Draw a diagram, and draw a horizontal line from the window to the pole. Now you can place some labels.
W = window in building
T = top of pole
P = point on pole even with the window
B = bottom of pole
Now what do you know?
BP = 8
PB/PW = tan22°, so PW = 8/tan22° = 19.8
PT/PW = tan9°, so PT = 19.8 tan9° = 3.136
The pole's height is BP+PT = 22.9 m
I believe oobleck added PW to 3.136
instead of 8 + 3.136
I forgot the say that I am trying to determine the height of the flagpole to the nearest tenth of a metre!
Thank you so much!
Make your sketch.
Label the top of the pole as P and its bottom as Q
I drew a horizontal from his window to meet the flagpole at A
let PA = x
I will assume you meant the height of the window of the building to be 8 m
then AQ = 8
You now have two right-angled triangle. Let his position at the window be B
from the top triangle: tan 9°= x/AB
AB = x/tan9°
from the bottom triangle: tan22° = 8/AB
AB = 8/tan22
so x/tan9 = 8/tan22
x = 8tan9/tan22 = .... , add this to 8 to get the flagpole height.
Let me know if I did not interpret your question correctly.
Reiny is correct. I added the distance between the building and the pole, rather than the 8m below the window.
No problem! I can guide you through the steps to solve this problem.
Step 1: Draw a diagram
Start by drawing a diagram to visualize the given information. Draw a building represented as a vertical line, a flagpole represented by another vertical line across the street, and a window on the building. Label the angles and the length of the building's height.
Step 2: Identify the trigonometric functions
In this problem, we are given the angle of elevation (9 degrees) and the angle of depression (22 degrees). We need to use trigonometry to find the height of the flagpole. To do this, we will use the tangent function for the angle of elevation and the angle of depression.

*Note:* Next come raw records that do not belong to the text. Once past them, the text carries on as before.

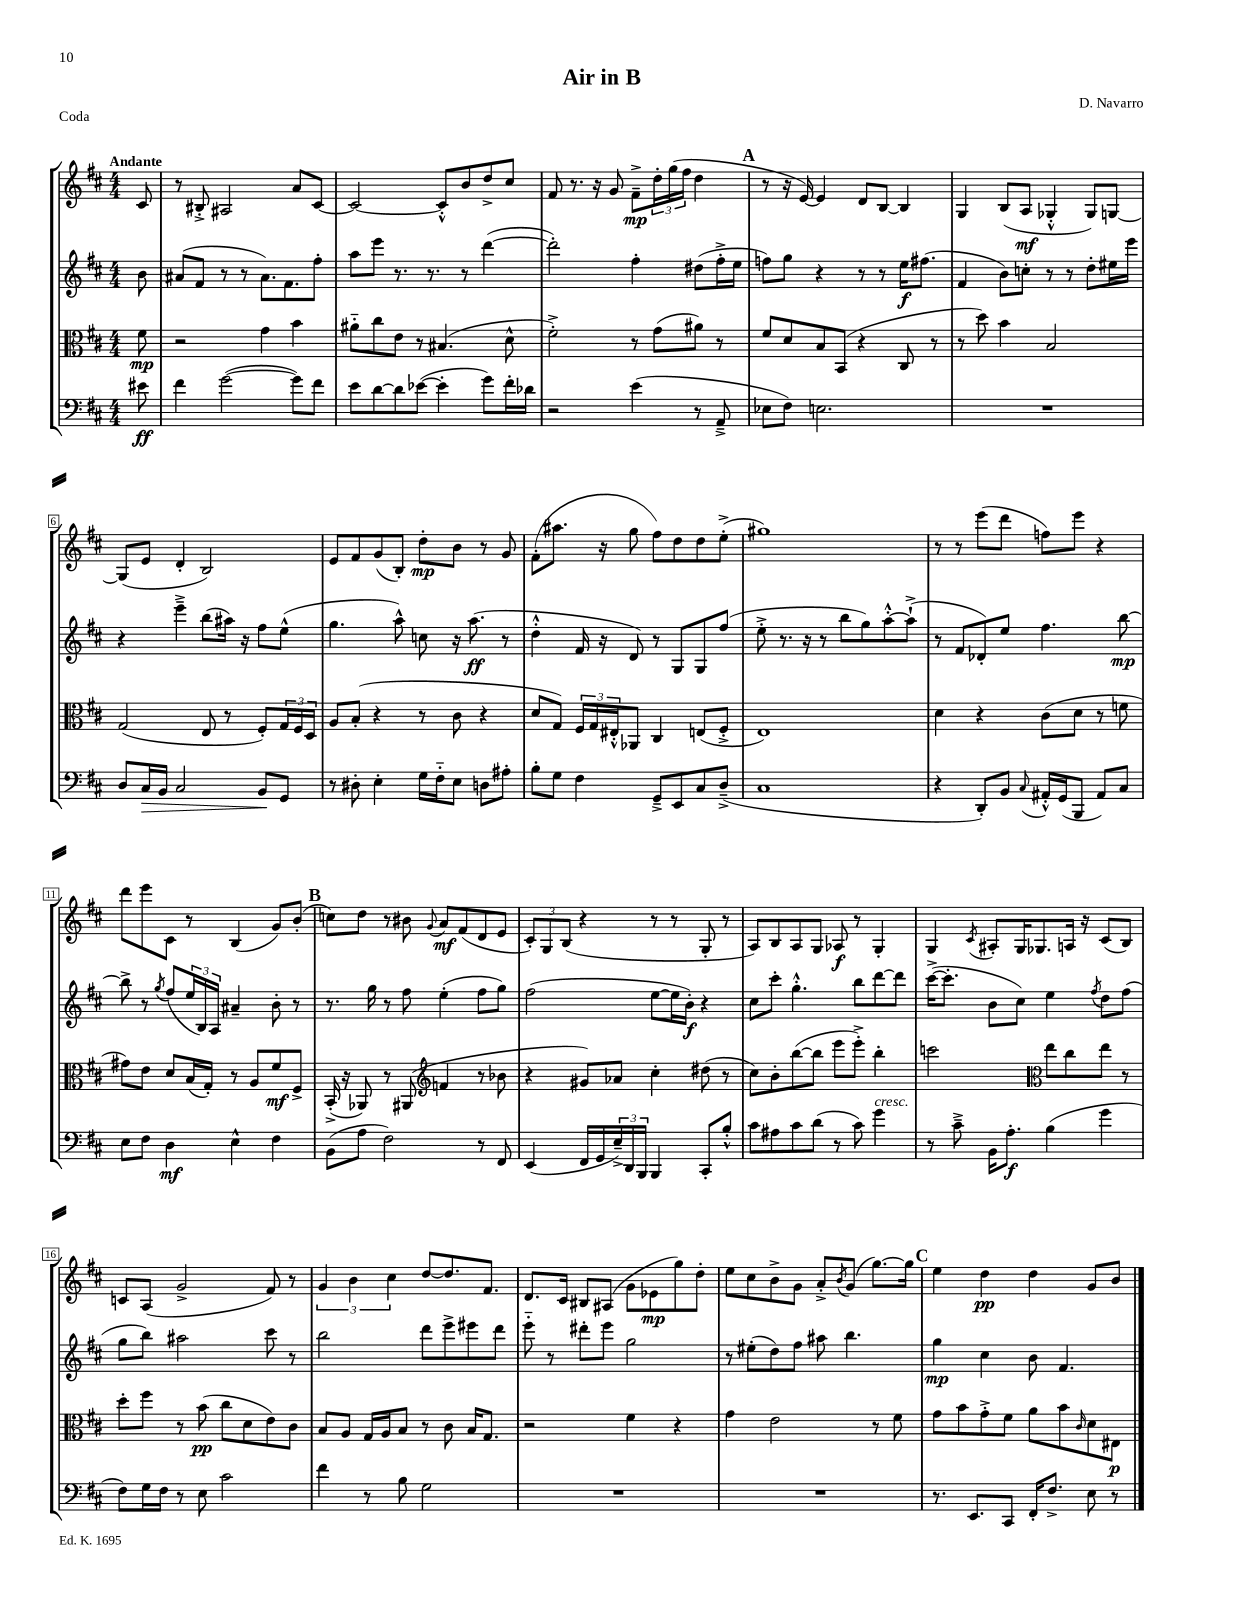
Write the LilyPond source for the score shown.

\header { title = "Air in B" composer = "D. Navarro" piece = "Coda" }
<<
\new StaffGroup <<
\new Staff = "s0" {
    \clef treble \key d \major \numericTimeSignature \time 4/4 \partial 8 \tempo "Andante"
    cis'8 |
    r8 bis8-.-> ais2 a'8 cis'8~ |
    cis'2~ cis'8-.-^ b'8 d''8-> cis''8 |
    fis'8 r8. r16 g'8 fis'8--->\mp \tuplet 3/2 { d''16-. g''16( fis''16 } d''4 |
    \mark \markup { \bold "A" } r8 r16 e'16~) e'4 d'8 b8~ b4 |
    g4 b8( a8\mf ges4-.-^ ges8) g8~ |
    g8( e'8 d'4-. b2) |
    e'8 fis'8 g'8( b8-.) d''8-.\mp b'8 r8 g'8 |
    fis'8-.( ais''8. r16 g''8 fis''8) d''8 d''8 e''8-.->( |
    gis''1) |
    r8 r8 e'''8( d'''8 f''8) e'''8 r4 |
    d'''8 e'''8 cis'8 r8 b4( g'8) b'8-.( |
    \mark \markup { \bold "B" } c''8) d''8 r8 bis'8 \appoggiatura { g'8 } a'8\mf fis'8( d'8 e'8 |
    \tuplet 3/2 { cis'8-.) g8 b8( } r4 r8 r8 g8-. r8 |
    a8) b8 a8 g8 aes8\f r8 g4-. |
    g4 \acciaccatura { cis'8 } ais8-. g16 ges8. a16 r16 cis'8( b8) |
    c'8 a8( g'2-> fis'8) r8 |
    \tuplet 3/2 { g'4 b'4 cis''4 } d''8~ d''8. fis'8. |
    d'8. cis'16 bis8 ais8( g'8 ees'8\mp g''8) d''8-. |
    e''8 cis''8 b'8-> g'8 a'8-.-> \acciaccatura { b'8 } g'8( g''8.~) g''16 |
    \mark \markup { \bold "C" } e''4 d''4\pp d''4 g'8 b'8 \bar "|." |
}
\new Staff = "s1" {
    \clef treble \key d \major \numericTimeSignature \time 4/4 \partial 8
    b'8 |
    ais'8( fis'8 r8 r8 ais'8.) fis'8. fis''8-. |
    a''8 e'''8 r8. r8. r8 d'''4~( |
    d'''2-.) fis''4-. dis''8( fis''16-.-> e''16 |
    \mark \markup { \bold "A" } f''8) g''8 r4 r8 r8 e''16\f fis''8.( |
    fis'4 b'8) c''8-. r8 r8 d''8-. eis''16 e'''16 |
    r4 e'''4---> b''8( ais''16) r16 fis''8 e''8-^( |
    g''4. a''8-^) c''8 r16 a''8.\ff( r8 |
    d''4-.-^ fis'16 r16 d'8) r8 g8 g8 fis''8( |
    e''8-.-> r8. r16 r8 b''8 g''8) a''8~-.-^ a''8-!->( |
    r8 fis'8 des'8-.) e''8 fis''4. b''8~\mp |
    b''8-> r8 \acciaccatura { g''8 } fis''8( \tuplet 3/2 { e''16 b16) a16 } ais'4-- b'8-. r8 |
    \mark \markup { \bold "B" } r8. g''16 r8 fis''8 e''4-.( fis''8 g''8) |
    fis''2( e''8~ e''16 b'16-.\f) r4 |
    cis''8 cis'''8-. g''4.-.-^ b''8 d'''8~ d'''8 |
    cis'''16~->( cis'''8.-. b'8 cis''8) e''4 \acciaccatura { fis''8 } d''8 fis''8( |
    g''8 b''8) ais''2 cis'''8 r8 |
    b''2 d'''8 e'''8-> eis'''8 d'''8 |
    e'''8-_ r8 dis'''8-. e'''8 g''2 |
    r8 eis''8-.( d''8) fis''8 ais''8 b''4. |
    \mark \markup { \bold "C" } g''4\mp cis''4 b'8 fis'4. \bar "|." |
}
\new Staff = "s2" {
    \clef alto \key d \major \numericTimeSignature \time 4/4 \partial 8
    fis'8\mp |
    r2 g'4 b'4 |
    ais'8-_ cis''8 e'8 r8 bis4.( d'8-^ |
    fis'2-.->) r8 g'8( ais'8) r8 |
    \mark \markup { \bold "A" } fis'8 d'8 b8 b,8( r4 cis8 r8 |
    r8 d''8) b'4 b2 |
    g2( e8 r8 fis8-.) \tuplet 3/2 { g16 fis16 d16 } |
    a8 b8-.( r4 r8 cis'8 r4 |
    d'8 g8) \tuplet 3/2 { fis16 g16 eis16-.-^ } aes,8 cis4 e8( fis8-.-> |
    e1) |
    d'4 r4 cis'8( d'8 r8 f'8 |
    gis'8) e'8 d'8 b16( g16-.) r8 a8 fis'8\mf fis8-> |
    \mark \markup { \bold "B" } b,16-.->( r16 aes,8) r8 ais,8( \clef treble f'4 r8 bes'8 |
    r4 gis'8) aes'8 cis''4-. dis''8( r8 |
    cis''8) b'8-. b''8~( b''8 e'''8 e'''8-.->) b''4-. |
    c'''2 \clef alto e''8 cis''8 e''8 r8 |
    d''8-. fis''8 r8 b'8\pp( cis''8 d'8 e'8) cis'8 |
    b8 a8 g16 a16 b8 r8 cis'8 b16 g8. |
    r2 fis'4 r4 |
    g'4 e'2 r8 fis'8 |
    \mark \markup { \bold "C" } g'8 b'8 g'8-.-> fis'8 a'8 b'8 \grace { cis'16 } d'8 eis8\p \bar "|." |
}
\new Staff = "s3" {
    \clef bass \key d \major \numericTimeSignature \time 4/4 \partial 8
    eis'8\ff |
    fis'4 g'2~( g'8) fis'8 |
    e'8 d'8~ d'8 ees'8~( ees'4-. g'8) fis'16-. des'16 |
    r2 e'4( r8 a,8---> |
    \mark \markup { \bold "A" } ees8 fis8) e2. |
    R1 |
    d8 cis16\> b,16 cis2 b,8\! g,8 |
    r8 dis8-. e4-. g16 fis16-_ e8 d8 ais8-. |
    b8-. g8 fis4 g,8---> e,8 cis8 d8--->( |
    cis1 |
    r4 d,8-.) b,8 \appoggiatura { cis8 } ais,16-.-^ g,16( b,,8 ais,8) cis8 |
    e8 fis8 d4\mf e4-^ fis4 |
    \mark \markup { \bold "B" } b,8( a8 fis2) r8 fis,8 |
    e,4( fis,16 g,16 \tuplet 3/2 { e16--->) d,16 b,,16 } b,,4 cis,8-. b8-.-^ |
    cis'8 ais8 cis'8 d'8( r8 cis'8) g'4^\markup { \italic "cresc." } |
    r8 cis'8---> b,16 a8.-.\f b4( g'4 |
    fis8) g16 fis16 r8 e8 cis'2 |
    fis'4 r8 b8 g2 |
    R1 |
    R1 |
    \mark \markup { \bold "C" } r8. e,8. cis,8 fis,16-. fis8.-> e8 r8 \bar "|." |
}
>>
>>
\layout { \context { \Score \override BarNumber.stencil = #(make-stencil-boxer 0.1 0.3 ly:text-interface::print) } }
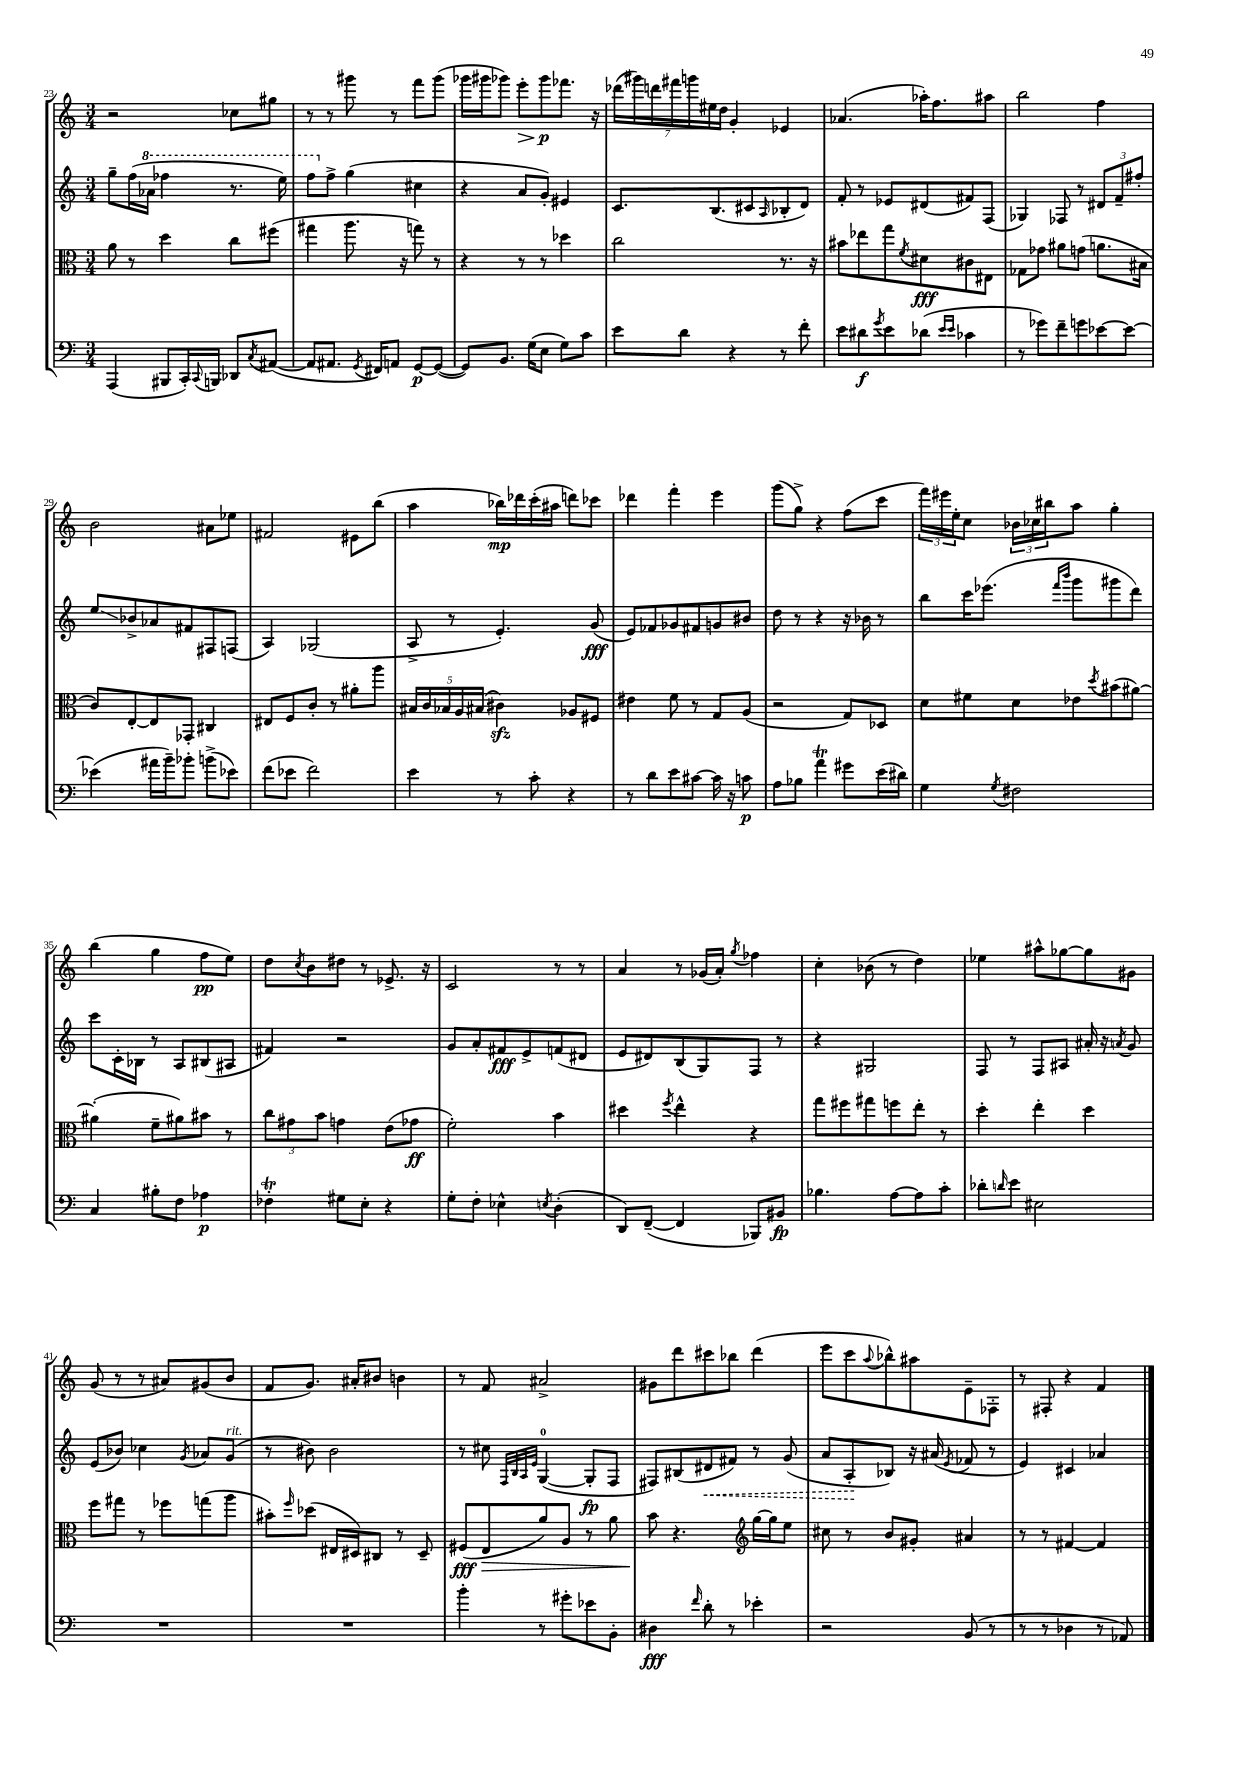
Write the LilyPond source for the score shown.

<<
\new StaffGroup <<
\new Staff = "s0" {
    \clef treble \key c \major \numericTimeSignature \time 3/4
    r2 ces''8 gis''8 |
    r8 r8 gis'''8 r8 f'''8 gis'''8( |
    ges'''16 gis'''16 ges'''8) e'''8-.\> ges'''8\p\! fes'''8. r16 |
    \tuplet 7/4 { des'''16( gis'''16) d'''16 fis'''16 g'''16 eis''16 d''16 } g'4-. ees'4 |
    aes'4.( aes''16-.) f''8. ais''8 |
    b''2 f''4 |
    b'2 ais'8 ees''8 |
    fis'2 eis'8 b''8( |
    a''4 bes''16\mp) des'''16 c'''16-.( ais''16 d'''8) ces'''8 |
    des'''4 f'''4-. e'''4 |
    g'''8( g''8->) r4 f''8( c'''8 |
    \tuplet 3/2 { f'''16) eis'''16 e''16-. } c''8 \tuplet 3/2 { bes'16 ces''16 bis''16 } a''8 g''4-. |
    b''4( g''4 f''8\pp e''8) |
    d''8 \acciaccatura { c''8 } b'8 dis''8 r8 ees'8.-> r16 |
    c'2 r8 r8 |
    a'4 r8 ges'16( a'16-.) \acciaccatura { g''8 } fes''4 |
    c''4-. bes'8( r8 d''4) |
    ees''4 ais''8-^ ges''8~ ges''8 gis'8 |
    g'8( r8 r8 ais'8) gis'8( b'8 |
    f'8 g'8.) ais'16-. bis'8 b'4 |
    r8 f'8 ais'2-> |
    gis'8 d'''8 cis'''8 bes''8 d'''4( |
    e'''8 c'''8 \appoggiatura { a''8 } bes''8-^) ais''8 e'8-- fes8-. |
    r8 fis8-. r4 f'4 \bar "|." |
}
\new Staff = "s1" {
    \clef treble \key c \major \numericTimeSignature \time 3/4
    g''8-- f''16( \ottava #1 aes''16 fes'''4 r8. e'''16) |
    f'''8 \ottava #0 f''8-> g''4( cis''4 |
    r4 a'8 g'8-.) eis'4 |
    c'8. b8.( cis'8 \grace { a16 } bes8-. d'8) |
    f'8-. r8 ees'8 dis'8( fis'8) f8( |
    ges4) fes8 r8 \tuplet 3/2 { dis'8 f'8-- fis''8-. } |
    e''8\glissando bes'8-> aes'8 fis'8 fis8 f8( |
    a4) ges2( |
    a8-> r8 e'4.-.) g'8\fff( |
    e'8) fes'8 ges'8 fis'8 g'8 bis'8 |
    d''8 r8 r4 r16 bes'16 r8 |
    b''8 c'''16 ees'''8.( \grace { f'''16 b'''16 } g'''8 gis'''8 d'''8) |
    c'''8 c'16-. bes16 r8 a8 bis8( ais8 |
    fis'4) r2 |
    g'8 a'8-. fis'8\fff e'8-> f'8( dis'8 |
    e'8 dis'8) b8( g8) f8 r8 |
    r4 gis2 |
    f8 r8 f8 ais8 ais'16-. r16 \acciaccatura { a'8 } g'8 |
    e'8( bes'8) ces''4 \acciaccatura { g'8 } aes'8 g'8^\markup { \italic "rit." }( |
    r8 bis'8) bis'2 |
    r8 cis''8 \grace { f32 b32 a32 e'32 } g4-0~( g8-.\fp f8 |
    fis8) bis8( \once \override Hairpin.style = #'dashed-line dis'8\< fis'8) r8 g'8( |
    a'8 a8-.\! bes8) r16 ais'16( \acciaccatura { e'8 } fes'8 r8 |
    e'4) cis'4 aes'4 \bar "|." |
}
\new Staff = "s2" {
    \clef alto \key c \major \numericTimeSignature \time 3/4
    a'8 r8 d''4 c''8 fis''8( |
    gis''4 a''8. r16 g''8) r8 |
    r4 r8 r8 des''4 |
    c''2 r8. r16 |
    bis'8 ees''8 g''8 \acciaccatura { f'8 } dis'8\fff cis'8 eis8 |
    ges8 ges'8 ais'8 g'8( a'8. bis16 |
    c'8) e8~-. e8 ges,8-. cis4 |
    eis8 f8 c'8-. r8 ais'8-. a''8 |
    \tuplet 5/4 { bis16 c'16 bes16 a16 bis16( } cis'4\sfz) aes8 fis8 |
    eis'4 f'8 r8 g8 a8( |
    r2 g8) des8 |
    d'8 fis'8 d'8 ees'8 \acciaccatura { d''8 } bis'8( ais'8~) |
    ais'4-.( f'8-- ais'8) bis'8 r8 |
    \tuplet 3/2 { c''8 gis'8 b'8 } g'4 e'8( ges'8\ff |
    f'2-.) b'4 |
    dis''4 \acciaccatura { f''8 } e''4-^ r4 |
    g''8 fis''8 gis''8 f''8 e''8-. r8 |
    d''4-. e''4-. d''4 |
    f''8 gis''8 r8 fes''8 g''8( a''8 |
    bis'8-.) \grace { f''16 } des''8( eis16 dis16) cis8 r8 dis8-- |
    fis8\fff( e8\> a'8) a8 r8 a'8 |
    b'8\! r4. \clef treble g''16~ g''16 e''8 |
    cis''8 r8 b'8 gis'8-. ais'4 |
    r8 r8 fis'4~ fis'4 \bar "|." |
}
\new Staff = "s3" {
    \clef bass \key c \major \numericTimeSignature \time 3/4
    a,,4( bis,,8 c,16-.) \appoggiatura { c,8 } b,,16 des,8 \acciaccatura { c8 } ais,8~( |
    ais,8 ais,8. \acciaccatura { g,8 } fis,16) a,8 g,8~\p g,8~( |
    g,8) b,8. g16( e8 g8) c'8 |
    e'8 d'8 r4 r8 f'8-. |
    e'8 dis'8\f \acciaccatura { g'8 } e'8 des'8( \grace { e'16 e'16 } ces'4 |
    r8 ges'8) f'8-- g'8 ees'8~ ees'8~ |
    ees'4( ais'16 b'16--) bes'8-. b'8->( ees'8) |
    f'8( ees'8 f'2) |
    e'4 r8 c'8-. r4 |
    r8 d'8 e'8 cis'8~ cis'16 r16 c'8\p |
    a8 bes8 a'4\trill gis'8 e'16( dis'16) |
    g4 \acciaccatura { g8 } fis2 |
    c4 bis8-. f8 aes4\p |
    fes4-.\trill gis8 e8-. r4 |
    g8-. f8-. ees4-^ \acciaccatura { e8 } d4-.( |
    d,8) f,8~--( f,4 bes,,8) bis,8\fp |
    bes4. a8~ a8 c'8-. |
    des'8-. \grace { d'16 } e'8 eis2 |
    R2. |
    R2. |
    b'4-. r8 gis'8-. ees'8 b,8-. |
    dis4\fff \grace { f'16 } d'8-. r8 ees'4-. |
    r2 b,8( r8 |
    r8 r8 des4 r8 aes,8) \bar "|." |
}
>>
>>
\layout { \context { \Score currentBarNumber = #23 } }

Step 3: Calculate the height of the flagpole
To calculate the height of the flagpole, use the following formula:
Height of flagpole = (Height of building + Distance from window to flagpole) * tan(angle of elevation)
In this case, the distance from the window to the flagpole is not provided. However, this distance is not necessary for this problem, as we can eliminate it while solving.
Step 4: Substitute the given values into the formula
Substitute the given values into the formula:
Height of flagpole = (8 + Distance from window to flagpole) * tan(9 degrees)
Step 5: Solve for Distance from window to flagpole
To solve for the distance from the window to the flagpole, rearrange the formula:
Distance from window to flagpole = Height of flagpole / tan(9 degrees) - 8 meters
Step 6: Substitute the values and calculate
Substitute the height of the flagpole and the angle of elevation into the equation:
Distance from window to the flagpole = (Height of flagpole / tan(9 degrees)) - 8 meters
By substituting the known values into the equation, you will be able to calculate the distance from the window to the flagpole.
Remember to always double-check your calculations and use a calculator if necessary.